* **Action item**
Reproduce every record below word for word and include no pictures.

* **Records for this task**
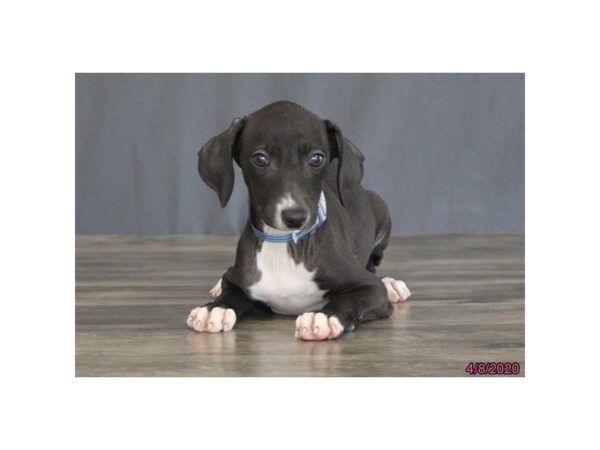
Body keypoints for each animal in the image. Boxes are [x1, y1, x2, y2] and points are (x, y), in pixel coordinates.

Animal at [188, 101, 410, 342]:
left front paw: (324, 316)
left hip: (382, 212)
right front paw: (215, 309)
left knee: (373, 266)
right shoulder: (240, 277)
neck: (284, 243)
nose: (295, 216)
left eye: (316, 159)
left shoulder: (370, 287)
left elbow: (351, 297)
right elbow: (231, 290)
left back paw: (391, 284)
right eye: (260, 159)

* **Answer to this exercise**
Body keypoints for each animal in the image. Boxes are [x1, y1, x2, y2] and points are (x, y), in pixel coordinates.

Animal at [188, 101, 410, 342]:
left front paw: (324, 316)
left hip: (382, 212)
right front paw: (215, 309)
left knee: (373, 266)
right shoulder: (240, 277)
neck: (284, 243)
nose: (295, 216)
left eye: (316, 159)
left shoulder: (370, 287)
left elbow: (351, 297)
right elbow: (231, 290)
left back paw: (391, 284)
right eye: (260, 159)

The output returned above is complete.